Jou Chau, a former Starbucks barista, brought a class action against Starbucks Corporation challenging its policy which permitted shift supervisors to share in tips that customers place in a collective tip box.  At trial, the Court agreed that Starbucks’ tip allocation policy violated California Labor Code § 351, which prohibits an employer’s “agent” from taking any portion of a tip that is left for an employee.  The Appellate Court sharply disagreed, stating even if shift supervisors were the employer’s agents, as defined by California Labor Code § 350, Starbucks did not violate California Labor Code § 351 by permitting shift supervisors to share tip proceeds that customers left in collective tip boxes for both baristas and  shift supervisors.

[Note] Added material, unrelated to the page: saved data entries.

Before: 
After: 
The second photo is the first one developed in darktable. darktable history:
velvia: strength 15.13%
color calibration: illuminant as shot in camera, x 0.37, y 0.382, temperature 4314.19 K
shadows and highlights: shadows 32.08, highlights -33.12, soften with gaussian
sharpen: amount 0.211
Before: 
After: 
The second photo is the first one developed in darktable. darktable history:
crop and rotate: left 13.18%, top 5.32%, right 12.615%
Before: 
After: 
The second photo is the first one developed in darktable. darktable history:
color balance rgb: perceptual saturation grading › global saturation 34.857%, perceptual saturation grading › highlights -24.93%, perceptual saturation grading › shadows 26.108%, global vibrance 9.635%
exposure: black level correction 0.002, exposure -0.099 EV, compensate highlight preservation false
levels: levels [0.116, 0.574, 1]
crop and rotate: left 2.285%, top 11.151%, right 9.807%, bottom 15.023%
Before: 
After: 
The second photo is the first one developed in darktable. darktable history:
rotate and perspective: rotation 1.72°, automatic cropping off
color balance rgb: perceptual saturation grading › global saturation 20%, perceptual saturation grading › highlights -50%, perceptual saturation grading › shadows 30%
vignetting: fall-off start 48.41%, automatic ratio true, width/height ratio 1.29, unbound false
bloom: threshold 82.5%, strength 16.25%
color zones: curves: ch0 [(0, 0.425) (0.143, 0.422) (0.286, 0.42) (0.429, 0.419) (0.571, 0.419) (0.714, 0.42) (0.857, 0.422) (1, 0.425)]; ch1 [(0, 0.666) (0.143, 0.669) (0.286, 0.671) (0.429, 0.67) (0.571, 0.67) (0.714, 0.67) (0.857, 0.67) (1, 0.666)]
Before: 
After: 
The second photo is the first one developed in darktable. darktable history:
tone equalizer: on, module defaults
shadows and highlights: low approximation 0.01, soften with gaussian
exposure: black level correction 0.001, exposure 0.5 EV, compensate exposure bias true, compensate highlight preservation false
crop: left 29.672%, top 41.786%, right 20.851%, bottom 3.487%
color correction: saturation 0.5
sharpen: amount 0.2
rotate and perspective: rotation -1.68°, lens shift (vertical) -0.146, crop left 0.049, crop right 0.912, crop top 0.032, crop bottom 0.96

In its reasoning, the Appellate Court relied on undisputed facts establishing that 90-95% percent of the time, shift supervisors perform the same tasks as baristas, that both baristas and shift supervisors work as a team to serve the customers coffee, that shift supervisors have very limited authority to control and/or direct the work of baristas, that shift supervisors have no authority to hire, fire or discipline employees, that when placing tips in the tip box, the customer actually intends that the tip be shared with the service team, which includes shift supervisors, that Starbucks has an equitable tip distribution policy to apportion tips among team members and, finally, that assistant store managers and store managers are not permitted to participate in the tip sharing process.

In a ruling tailored to the specific facts of this case, the Appellate Court specifically determined that California Labor Code § 351 did not prevent shift supervisors from sharing in the proceeds placed in collective tip boxes.  But, the Court was also careful to distinguish its ruling in this case from previous, tip-pooling cases, where employers unlawfully forced servers to share tip proceeds with the employer’s supervisors and managers.  It remains to be seen whether the California Supreme Court will accept review of this decision which likely will be appealed.

Here is another extreme example of the costs an employer may incur if its pay policies violate California law.  If you have a tip pooling or tip allocation policy in place, it might be advisable to seek a legal review of that policy to verify that it is in conformity with California law.